Conspiracy Theory(62)
“Yes, Krekor, I know. I should have done something about it. I should have showed it to you. I didn’t want to.”
“Why ever not?”
“Because I didn’t want you to go to the police.” Tibor shook his head. “Krekor, please. It did not occur to me that anybody would actually commit any real violence. You see this sort of thing on the Internet all the time. Mostly, it does not get physical—”
“Except that this wasn’t on the Internet. This was sent directly to you.”
“Yes, I know. But still. And then I worried about the obvious. That people would believe what these things said.”
“Believe that you were sacrificing infants to Satan?”
“No, Krekor. Believe that there was some truth in the other things. That there was sex going on at Holy Trinity. That is not so far-fetched an accusation, is it? Think of what happened with the archdiocese in Philadelphia, and then in Boston too, hundreds of children, dozens of priests, all involved in—in—”
“Those were the Catholics,” Gregor said firmly.

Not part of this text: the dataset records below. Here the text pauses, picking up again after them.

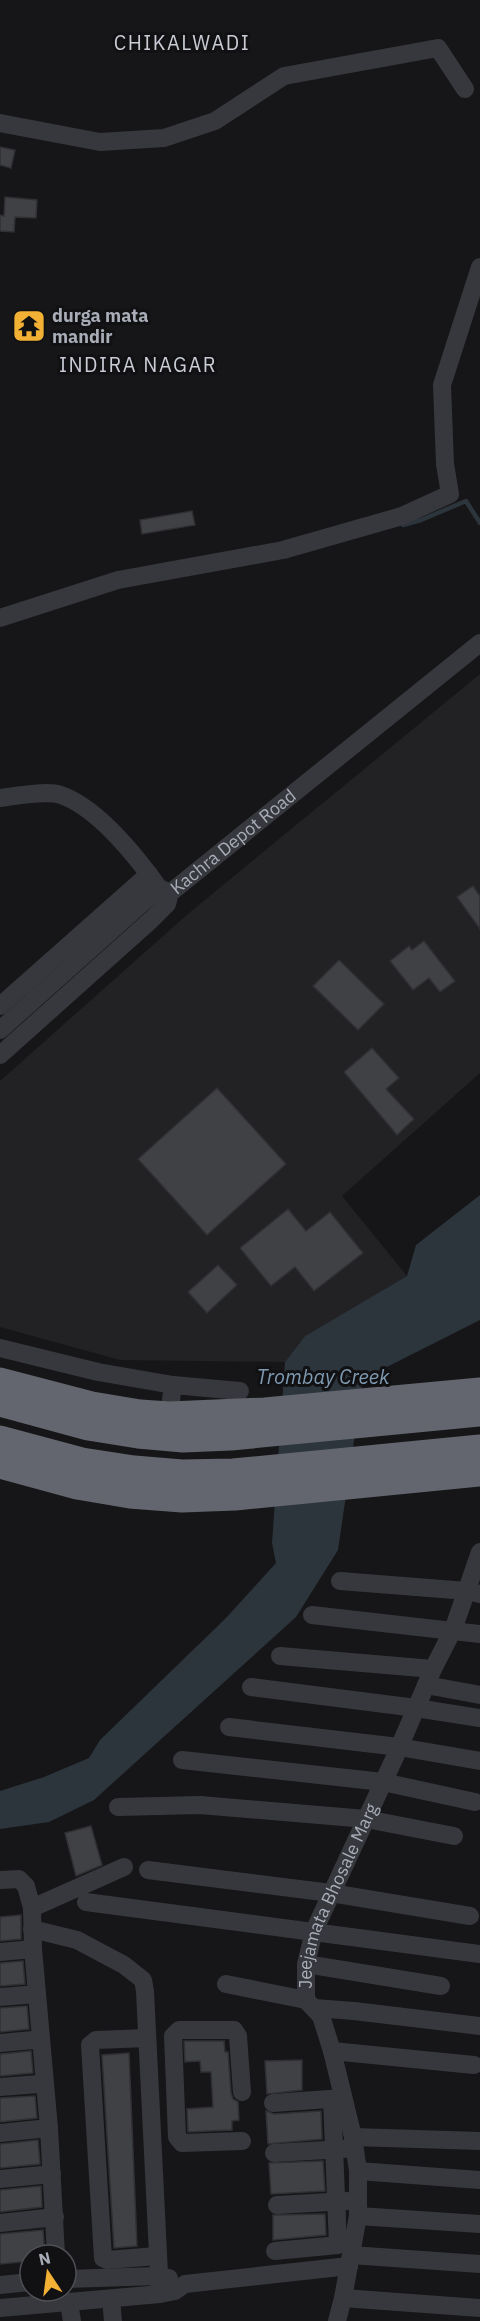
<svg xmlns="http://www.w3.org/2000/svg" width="480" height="2321" font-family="'IBM Plex Sans',sans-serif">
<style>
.built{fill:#222225}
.water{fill:#2c353c}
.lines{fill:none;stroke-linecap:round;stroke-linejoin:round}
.stream{stroke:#2c353c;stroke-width:4.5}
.building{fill:#404145;stroke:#303034;stroke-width:1.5}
.minor{stroke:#37383d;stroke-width:18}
.highway{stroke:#63666e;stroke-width:27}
.labels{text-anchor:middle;stroke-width:6;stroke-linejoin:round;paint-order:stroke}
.poi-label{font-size:18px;font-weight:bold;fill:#a8adb8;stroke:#111113;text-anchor:start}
.street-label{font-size:18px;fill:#a8adb8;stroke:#111113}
.neighbourhood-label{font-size:20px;letter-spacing:1.5px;fill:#c9ccd4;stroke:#111113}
.water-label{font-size:20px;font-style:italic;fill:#7f9bb3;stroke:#111113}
</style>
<rect width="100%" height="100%" fill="#161618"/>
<polygon class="built" points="480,674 480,1073 342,1196 407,1276 305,1336 285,1362 120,1360 0,1327 0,1081 189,913"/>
<polygon class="water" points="480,1195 480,1320 363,1379 338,1550 296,1617 94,1800 49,1822 0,1829 0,1791 44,1777 89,1758 100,1740 225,1619 276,1563 272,1543 285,1362 305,1336 407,1276 416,1245"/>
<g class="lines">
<polyline class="stream" points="403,525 421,520 466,501 480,523"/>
</g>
<g class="building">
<polygon points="0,147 15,150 11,168 0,165"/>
<polygon points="5,197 37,200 36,218 15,217 14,232 0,231 0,215 4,216"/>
<polygon points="192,511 195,525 142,534 140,520"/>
<polygon points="473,886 480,896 480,929 457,897"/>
<polygon points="424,941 455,981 440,992 429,978 413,990 390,961 409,946 412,950"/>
<polygon points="339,960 384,1004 358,1030 313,986"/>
<polygon points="372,1048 399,1078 386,1089 414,1119 397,1135 344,1072"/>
<polygon points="217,1088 286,1164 207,1235 138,1159"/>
<polygon points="288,1209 306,1231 330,1212 363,1253 314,1291 295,1267 271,1286 240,1248"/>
<polygon points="218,1265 237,1285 207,1313 188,1292"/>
<polygon points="91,1826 102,1865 76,1876 65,1833"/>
<polygon points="21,1915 21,1939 0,1941 0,1917"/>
<polygon points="23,1961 25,1984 0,1986 0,1963"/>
<polygon points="27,2006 29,2029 0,2032 0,2008"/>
<polygon points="184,2041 224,2041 225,2052 228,2052 231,2093 233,2099 238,2102 239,2120 232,2121 232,2130 188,2132 187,2109 213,2107 211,2072 201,2072 200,2061 185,2062"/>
<polygon points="31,2051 33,2073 0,2076 0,2054"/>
<polygon points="129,2053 137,2246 114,2248 102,2055"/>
<polygon points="302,2060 302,2090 267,2094 265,2061"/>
<polygon points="35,2096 37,2118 0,2122 0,2098"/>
<polygon points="266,2111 274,2114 321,2111 322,2139 268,2144"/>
<polygon points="38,2140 40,2164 0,2168 0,2144"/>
<polygon points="323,2161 325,2191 271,2194 269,2163"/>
<polygon points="41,2186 42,2207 0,2212 0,2190"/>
<polygon points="325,2214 326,2235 273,2240 273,2215"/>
<polygon points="43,2230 45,2255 30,2255 30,2261 0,2264 0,2234"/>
</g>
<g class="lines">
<g class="minor">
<polyline points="0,123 100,142 164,138 215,121 284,76 438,48 465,89"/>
<polyline points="0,618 118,580 283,550 402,516 450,494 445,464 442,385 480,267"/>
<path d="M0,798C16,796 46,790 61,795C98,808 136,856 159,888L168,892"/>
<polyline points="0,1006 149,874"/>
<polyline points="0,1030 159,888"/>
<path id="s1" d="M0,1055L151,920L167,904L170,893L480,643"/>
<polyline points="0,1348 98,1372 173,1385 169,1415"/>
<polyline points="173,1385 240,1391"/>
<polyline points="340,1581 467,1591 480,1594"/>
<polyline points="312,1615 480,1634"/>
<polyline points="280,1656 433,1669"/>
<polyline points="426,1685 480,1695"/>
<polyline points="251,1687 416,1708 480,1718"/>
<polyline points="229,1727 399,1747 480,1761"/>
<polyline points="182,1760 383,1782 475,1802"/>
<polyline points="118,1807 200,1805 366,1819 454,1836"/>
<polyline points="148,1870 331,1893 470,1916"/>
<polyline points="0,1880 19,1879 26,1886 32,1908 33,1949 49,2128 56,2255"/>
<polyline points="86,1902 480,1954"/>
<polyline points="32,1908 124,1867"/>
<polyline points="32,1929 77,1940 124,1965 143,1980 145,1991 160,2294"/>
<polyline points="0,1952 33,1949"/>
<polyline points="306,1964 441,1986"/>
<polyline points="226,1984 306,2000"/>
<polyline points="0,1997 37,1994"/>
<polyline points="314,2008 354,2011 480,2026"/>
<polyline points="147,2038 96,2040 90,2045 103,2258 107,2260 157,2256"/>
<polyline points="0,2043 33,2040"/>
<polyline points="332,2051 474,2065"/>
<polyline points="0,2087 39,2084"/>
<polyline points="242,2092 238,2036 234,2030 179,2030 173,2036 177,2137 182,2143 242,2141"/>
<polyline points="273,2103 343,2098"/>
<polyline points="0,2133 49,2128"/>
<polyline points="353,2137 480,2141"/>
<polyline points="274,2153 344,2149"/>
<polyline points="358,2171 480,2180"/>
<polyline points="0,2179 52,2174"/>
<polyline points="277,2205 347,2201"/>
<polyline points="358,2216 480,2224"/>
<polyline points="0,2223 55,2217"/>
<polyline points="275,2251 338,2245 332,2099"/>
<polyline points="351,2255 480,2264"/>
<polyline points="66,2279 158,2276 169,2278"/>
<polyline points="0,2285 30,2282"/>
<polyline points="343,2298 480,2308"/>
<polyline points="111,2299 113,2321"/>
<polyline points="69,2303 72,2321"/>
<polyline points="0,2308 160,2294 175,2291 185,2284 349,2266"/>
<path id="s2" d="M337,2321L343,2298L358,2216V2171L353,2137L332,2051L321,2016L306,2000V1964L314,1931L395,1757L433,1669L453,1630L480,1552"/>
</g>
<g class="highway">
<polyline points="0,1381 92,1405 140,1413 169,1415 265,1411 480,1391"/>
<polyline points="0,1403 88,1427 138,1435 183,1439 231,1437 480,1413"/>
<polyline points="0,1439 82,1461 134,1469 182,1473 233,1472 480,1448"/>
<polyline points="0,1465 77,1486 130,1495 182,1499 235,1497 480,1473"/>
</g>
</g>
<defs>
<g id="temple-square" transform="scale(1.725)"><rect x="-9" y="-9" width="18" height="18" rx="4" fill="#f2b134" stroke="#111113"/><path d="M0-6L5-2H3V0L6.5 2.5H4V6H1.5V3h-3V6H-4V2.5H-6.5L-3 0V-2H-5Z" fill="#111"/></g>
</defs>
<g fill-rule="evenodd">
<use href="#temple-square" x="29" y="326"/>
</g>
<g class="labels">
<g class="poi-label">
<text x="52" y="322">durga mata<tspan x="52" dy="21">mandir</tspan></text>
</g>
<g class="street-label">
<text dy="6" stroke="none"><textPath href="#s1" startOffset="318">Kachra Depot Road</textPath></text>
<text dy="6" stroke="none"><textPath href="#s2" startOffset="444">Jeejamata Bhosale Marg</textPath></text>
</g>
<g class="neighbourhood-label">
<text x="182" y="50">CHIKALWADI</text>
<text x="138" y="372">INDIRA NAGAR</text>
</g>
<g class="water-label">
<text x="323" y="1384">Trombay Creek</text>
</g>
</g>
<g transform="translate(48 2273) rotate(347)"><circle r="28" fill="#111113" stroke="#4d4f55" stroke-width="1.5"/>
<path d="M0-4.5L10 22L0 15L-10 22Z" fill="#f2b134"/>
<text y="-9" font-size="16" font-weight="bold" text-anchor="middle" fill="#a8adb8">N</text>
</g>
</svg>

“It doesn’t matter,” Tibor said. “It doesn’t matter that you and I know that nothing like that has ever gone on at Holy Trinity. It doesn’t matter that the whole neighborhood knows. The mud would fly and the mud would stick, out there, in the city, no matter what we did to clean it up. And then I thought that maybe that was the point. That whoever sent this expected me to go right to the police, and then when I did the contents of the letters would be aired in the press, and the reputation of the church would be destroyed. So I threw them away.”
“Okay,” Gregor said.
“Now I am thinking that maybe I brought this on us myself,” Tibor said. “That if I had done what I was expected to do and gone to the police, the church would still be standing. That they only blew up the church because the other thing, the thing with the letters, was not working. It was very wrong of me, Krekor. It was a matter of self-regard, and self-protection, and that is not what a priest with a congregation should do.”
“Okay,” Gregor said again, trying to think. “But you kept that one. Why did you keep that one? Why didn’t you throw it away?”
“I—it was different. More abusive. And by then they were coming every day, and I thought I should now maybe show them to you. That one frightened me. It used, what do you call it? Not curse words. Anglo-Saxonism, you know. Bad words like that, where the others hadn’t. And there was the direct threat. And I couldn’t make myself throw it away, so I put it in this pocket and I went out to Adelphos House and when I got back to Cavanaugh Street it was still there. And then the church blew up.”
Gregor got up. His head hurt. Tibor was not entirely wrong about what would happen to the church’s reputation, or his own, when the contents of this letter got out—and they would get out. “You can’t throw that one away,” he said carefully. “Not now. It’s evidence in a crime, or it might be. Maybe I can take it straight to John Jackman and see if he can keep the contents private, at least for the time being—”
“Oh, Krekor.”
“The time being may matter a great deal. If it turns out this whole thing was orchestrated by one of the nut groups, the press will concentrate on the nut group. And I should think it’s inevitable that that’s what happened. The next most likely thing is that this was the act of a single deranged individual. All we have to do is to show that he’s made similar threats to other people before. The public isn’t completely cynical, Tibor.”
“Not cynical, no,” Tibor said, “but jaded. And you can’t blame them. Those things did happen, in the Catholic archdiocese, and in other churches as well. Sometimes I think that is the only religious news I read anymore, the sex molestation cases. Except for the politics, you understand, where some pastor somewhere is burning books. It’s as if the whole world has gone insane, and not just since September eleventh. People no longer have common sense.”
Gregor thought that people never had had much in the way of common sense. In his experience, common sense was less common than genius, because even geniuses didn’t usually have it. He folded up the letter, put it back in its envelope, and put the envelope into his own jacket pocket.
“I’ll call John about this right away,” he said, thinking that John Jackman was going to start regretting the fact that he’d given Gregor his private cell phone number. “We’ll do this the very best way we can. But for goodness sake, if you get any more, don’t throw them away.”